Printer-friendly version

For multinomial sampling and a two-dimensional table only independence of row and column is of interest. With three-dimensional tables, there are at least eight models of interest. In the next sections of this lesson we are going to look at different models of independence and dependence that can capture relationships between variables in a three-way table. Please note that these concepts extend to any number of categorical variables (e.g., k-way table), and are NOT unique to categorical data only. But we will consider their mathematical and graphical representation and interpretations within the context of categorical data, and links to odd-ratios, and marginal and partial tables. In the later lessons we will see different ways of fitting these models, e.g., log-linear models, logistic regression, etc...

Recall that independence means "no association", while dependence can be equated with "association" between variables. Here are the types of independence and associations relationships, i.e., models, that we will consider.

1. Mutual independence -- all variables are independent from each other, denoted $$(A,B,C)$$ or $$A\perp\!\!\perp B \perp\!\!\perp C$$.
2. Joint independence -- two variables are jointly independent of the third,  denoted $$(AB,C)$$ or $$A B \perp\!\!\perp C$$.
3. Marginal independence -- two variables are independent while ignoring the third, e.g., θAB=1, denoted $$(A, B)$$.
4. Conditional independence -- two variables are independent given the third, e.g., θAB(C=k)=1 for all k=1,2,...,K, denoted $$(AC, BC)$$ or $$A \perp\!\!\perp B | C$$.
5. Homogeneous associations -- conditional (partial) odds-ratios don't depend on the value of the third variable, denoted $$(AB, AC, BC)$$.

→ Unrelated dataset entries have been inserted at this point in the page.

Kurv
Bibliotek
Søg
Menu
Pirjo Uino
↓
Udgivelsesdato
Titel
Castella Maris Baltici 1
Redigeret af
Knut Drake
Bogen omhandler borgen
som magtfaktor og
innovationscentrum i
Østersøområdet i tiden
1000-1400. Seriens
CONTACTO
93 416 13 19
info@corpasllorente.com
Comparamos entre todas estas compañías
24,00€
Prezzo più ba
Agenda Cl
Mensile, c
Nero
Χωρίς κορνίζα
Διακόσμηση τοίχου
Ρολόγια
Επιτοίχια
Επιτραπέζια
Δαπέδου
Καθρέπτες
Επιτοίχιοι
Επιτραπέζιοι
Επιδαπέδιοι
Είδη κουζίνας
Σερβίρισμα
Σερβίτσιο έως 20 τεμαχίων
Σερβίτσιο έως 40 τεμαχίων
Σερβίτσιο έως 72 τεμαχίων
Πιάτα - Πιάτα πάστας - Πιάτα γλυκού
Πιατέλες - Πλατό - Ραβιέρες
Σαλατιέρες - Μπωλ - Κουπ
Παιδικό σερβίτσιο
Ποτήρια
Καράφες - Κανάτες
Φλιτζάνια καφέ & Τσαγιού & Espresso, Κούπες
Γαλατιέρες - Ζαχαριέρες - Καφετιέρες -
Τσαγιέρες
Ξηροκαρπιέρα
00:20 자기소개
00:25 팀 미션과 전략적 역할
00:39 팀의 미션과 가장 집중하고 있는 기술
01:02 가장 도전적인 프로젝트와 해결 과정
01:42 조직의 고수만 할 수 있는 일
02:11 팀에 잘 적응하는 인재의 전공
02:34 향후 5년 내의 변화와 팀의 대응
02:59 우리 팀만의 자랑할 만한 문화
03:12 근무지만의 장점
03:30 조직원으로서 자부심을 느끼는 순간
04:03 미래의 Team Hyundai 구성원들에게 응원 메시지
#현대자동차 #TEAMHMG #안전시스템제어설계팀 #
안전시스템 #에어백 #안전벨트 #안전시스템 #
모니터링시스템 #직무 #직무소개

Before we look at the details, here is a summary of the relationships among these models:

• Mutual independence implies joint independence, i.e., all variables are independent of each other.
• Joint independence implies marginal independence, i.e., one variable is independent of the other two.
• Marginal independence does NOT imply joint independence.
• Marginal independence does NOT imply conditional independence.
• Conditional independence does NOT imply marginal independence.

It is worth noting that a minimum of three variables are required for all the above types of independences to be defined.